Eis outro fato que me indignou altamente. Tinha eu grande admiração por
um professor, homem culto, enérgico, patriota e inteligente, representante nato de
uma coletividade educada e consciente. Mui justamente quis ele entrar na chapa
do deputado. Queria representar o Estado na Câmara Federal, o que era uma
grande honra para os filhos da terra. Todos os partidos reconheciam isso; tanto os
governistas quanto os oposicionistas faziam os maiores elogios ao pretendente.
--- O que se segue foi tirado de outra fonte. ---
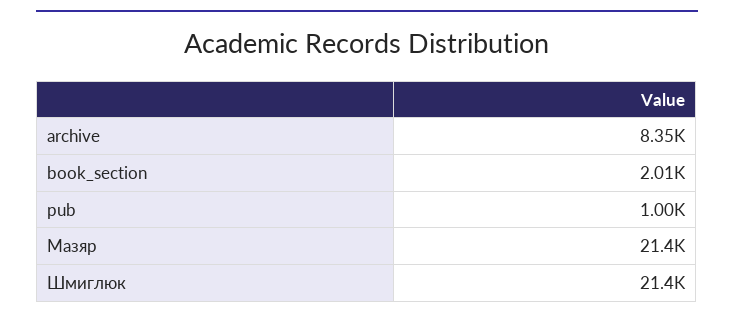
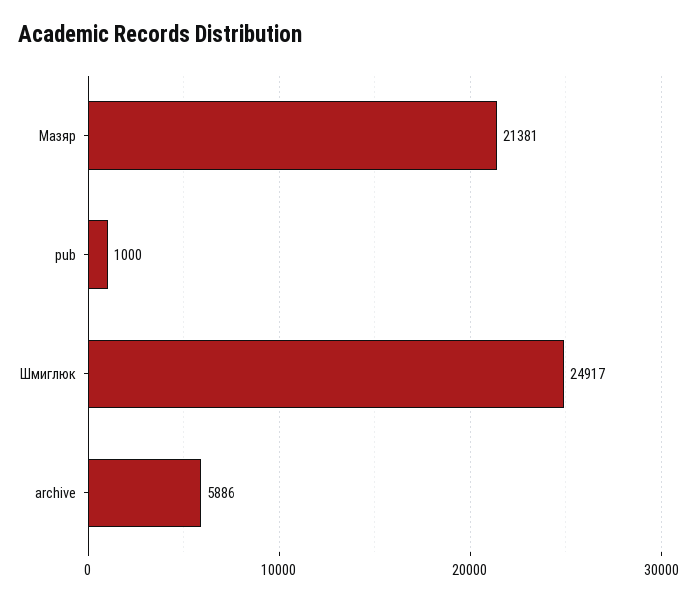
archive: 8350 -> 5886
book_section: 2010 -> none
Шмиглюк: 21400 -> 24917

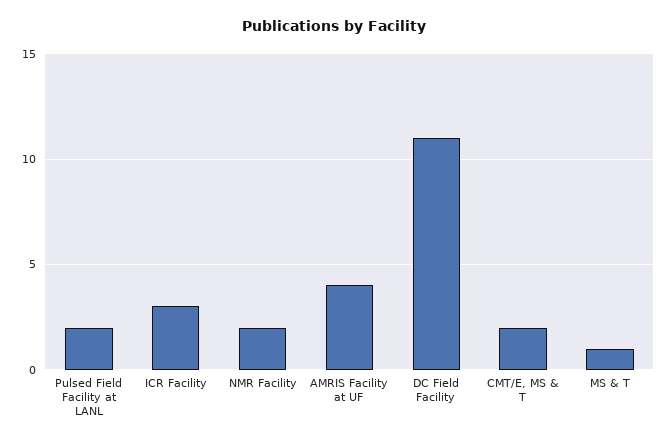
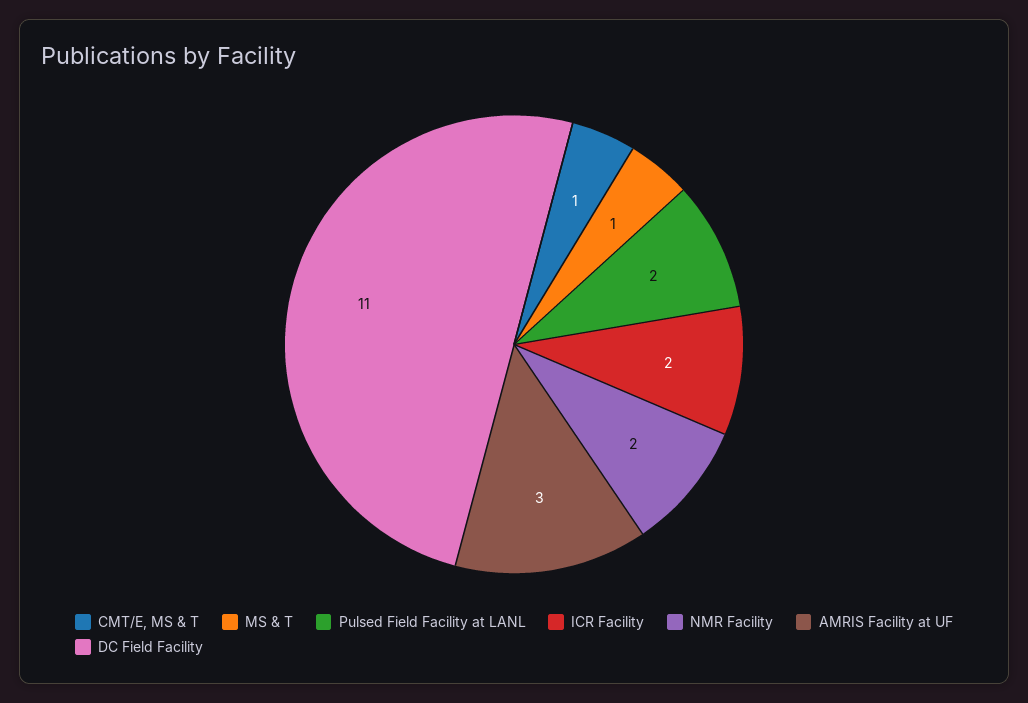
ICR Facility: 3 -> 2
AMRIS Facility at UF: 4 -> 3
CMT/E, MS & T: 2 -> 1

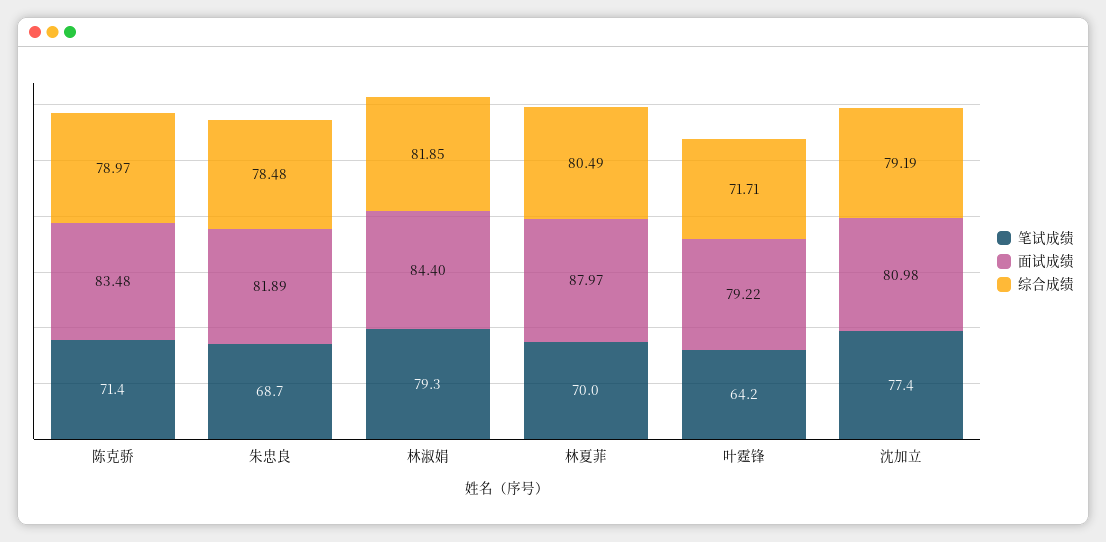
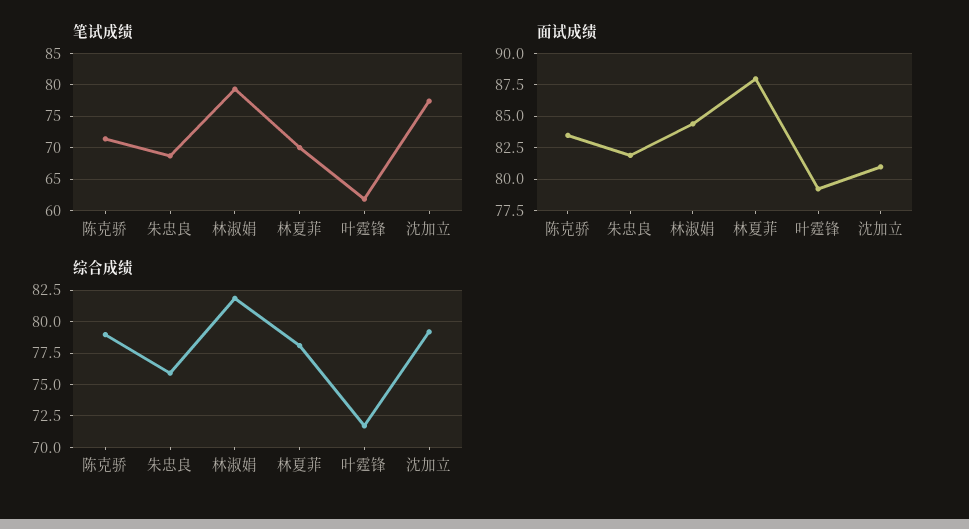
综合成绩, 朱忠良: 78.48 -> 76
综合成绩, 林夏菲: 80.49 -> 78
笔试成绩, 叶霆锋: 64.2 -> 62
Achavam justa e mesmo vantajosa a sua eleição. Mas nenhum deles quis alijar
das suas chapas algum nome sem expressão, para colocar o daquele ilustre
professor a quem todos proclamavam qualidades notáveis.
Nós, os moços, não compreendíamos essas coisas baixas. Enquanto isso, na
Câmara figuravam homens de menos méritos que o famoso “Incitatus”. E, se
alguém de valor lograva ser eleito, ia esbulhado miseravelmente.
A decência e a honestidade nas eleições constituíam exceções na regra geral.
Nesse particular tudo era aviltante e seriamente lamentável. Esse estado perigoso
de coisas foi que a minha geração encontrou quando deixou os bancos da escola.
Longa a série de erros e desatinos a enumerar nessas simples recordações.
Eu nunca votei. Não poderia acreditar na sinceridade dos políticos. Pesavam-me,
sem dúvida, no subconsciente, as dolorosas lembranças da meninice, acrescidas
mais tarde das lições da história e da observação.
O fato do brasileiro não se ter entrosado com sucesso no sistema
representativo pelo voto é um fenômeno que desafia a argúcia do historiador e do
sociólogo.

Revista Cultura Política, Rio de Janeiro, julho de 1941, Ano 1, nº 5, pp. 246-249.